Reeve talks in detail about how the September 11th attacks had a profound affect on his career and tells tails from some of his most epic adventures around the world whilst filming documentaries such as “Places That Don’t Exist’, ‘Equator’ and ‘Tropic of Cancer’.


Number Two:

Into Thin Air – Jon Krakauer

I first read this book after a trip I went on to Nepal. I walked the bustling streets of Kathmandu utterly immersed in the feeling of adventure thanks to the hundreds of hiking stores and travellers preparing to either tackle Everest’s base camp or indeed, attempt an Everest summit themselves.


The air of excitement running through the city’s streets and lanes was palpable. With many bookstores dotted around, I came across this book and when I returned home I began to read. I could not put the book down, frantically turning each page to continue the incredible story. Having just walked the streets the author, Jon Krakauer talks about in the early chapters I was encapsulated from start to finish.

Into Thin Air is the personal account of Jon Krakauer’s summit of Mount Everest in which he joined Rob Hall’s ‘Adventure Consultants’ expedition before tragedy struck with a storm hitting the mountain on summit day. Eight climbers died, including expedition leader, Hall.

Originally Krakauer was meant to write an article for Outside magazine but as the events unfolded during that fateful May day in 1996, Krakauer decided the story needed to be told in long-form, the result of which is Into Thin Air.

Krakauer’s account details his journey from originally only meaning to hike to Everest base camp to write the magazine article on the commercialisation of the mountain, to being inspired to attempt a summit climb and joining Rob Hall's team.

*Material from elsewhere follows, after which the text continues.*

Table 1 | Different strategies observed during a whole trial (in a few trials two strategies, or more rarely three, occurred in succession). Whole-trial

The book received some criticism for how Krakauer told the story of certain elements of the expedition such as not mentioning that team members were receiving weather reports about the incoming storm. These criticisms are talked about by Krakauer in the 1999 edition of the book.

Into Thin Air is the basis of the 2015 feature film, Everest.


Number One:

A Race Too Far – Chris Eakin

The sheer grit and determination of offshore sailors has always impressed me and I’m fascinated by those who are able to circumnavigate the world’s oceans non-stop single-handed. Nowadays, even though it is no easy task by any stretch of the imagination, you can solo circumnavigate the world non-stop in just 42 days.

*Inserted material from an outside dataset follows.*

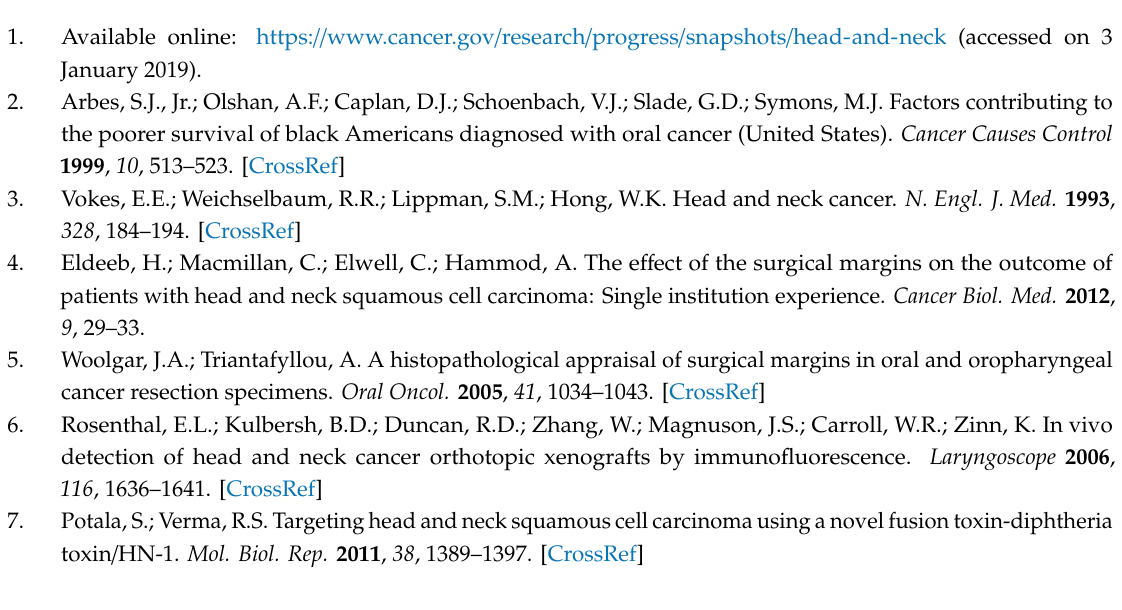
Figure S1: NIRF signal vs. concentration and FBS for peptides. Figure S2: Cal 27 uptake of peptide in lysed vs. unlysed cells. Figure S3: Cell uptake of peptides at 1 and 2 h incubations. Figure S4: Fluorescent microscopy showing uptake of 4Iphf-HN17-IR800 in Cal 27 cells. Figure S5: Blood clearance and urine accumulation of peptides in mice. Table S1: HPLC Purity, mass spectral identity, HPLC lipophilicity, and cell uptake of peptides. Figure S6: Plot of Cal 27 cell uptake vs. lipophilicity of peptides. Figure S7: Fluobeam optical images of normal organs after peptide administration. Table S2: Data set used to generate fluorescent intensities in uptake experiments. Table S3: Numerical data plotted in Figure 2 with uncertainty and p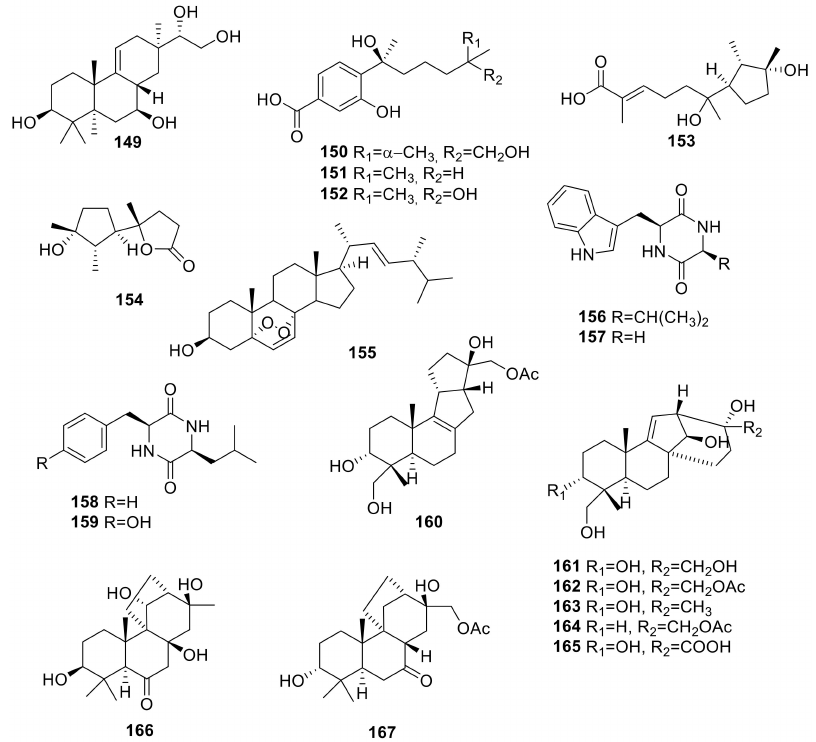
Figure 21. Structure of compounds 149-167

Back in 1968, just one year after British sailor Sir Francis Chichester became the first person to single-handed circumnavigate the world, stopping only once in Australia and returning home after nine months at sea to a hero’s welcome, there was only one milestone left to conquer at sea. To circumnavigate the world single-handed non-stop.

The Sunday Times newspaper devised the ‘Golden Globe’ round-the-world race in which nine sailors committed to taking part. The race was to be an incredible test of endurance and mental strength. Out of those nine sailors that started however, only one finished the race, Sir Robin Know-Johnston, one of Britain’s most celebrated sailors.

A Race Too Far tells the remarkable story of the nine competitors as events unfold during the 1968 race. Whilst every sailor goes through their own trials and tribulations, the real tragic part of the story comes in the form of amateur weekend sailor, Donald Crowhurst.

Wanting to achieve something life-changing for his family and win a healthy sum of money for his efforts he set about building a boat capable of getting him around the world. His voyage however was doomed from the start, and the story of what happened is both truly unbelievable and tragic in equal measure.

Chris Eakin tells the story of the Golden Globe race with brilliant detail, with multiple narratives across the nine competitors, race organisers, the sailor’s families and journalists.

A Race Too Far was the basis for the feature film, The Mercy, starring Colin Firth and Rachel Weisz.


All three of these books I have enjoyed tremendously. Each have their own brilliant narratives, focus on the human being’s lust for adventure and are hugely inspiring in their own ways. Over to you, enjoy the reading!